WORK ORDER
Find the word "sixteenbitfulladder" in the listing; pull out each line holding it.
============================================================
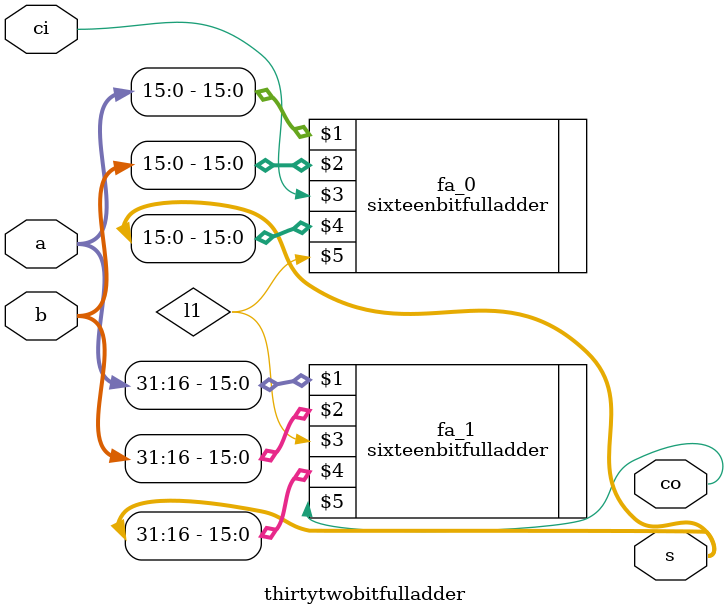
<source format=v>
`include "16_bit_full_adder.v"

module thirtytwobitfulladder (a, b, ci, s, co);
input [31:0] a, b;
input ci;

output [31:0] s;
output co;

wire l1;

sixteenbitfulladder fa_0 (a[15:0], b[15:0], ci, s[15:0], l1);
sixteenbitfulladder fa_1 (a[31:16], b[31:16], l1, s[31:16], co);

endmodule
</source>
============================================================
EXERCISE RESPONSE
sixteenbitfulladder fa_0 (a[15:0], b[15:0], ci, s[15:0], l1);
sixteenbitfulladder fa_1 (a[31:16], b[31:16], l1, s[31:16], co);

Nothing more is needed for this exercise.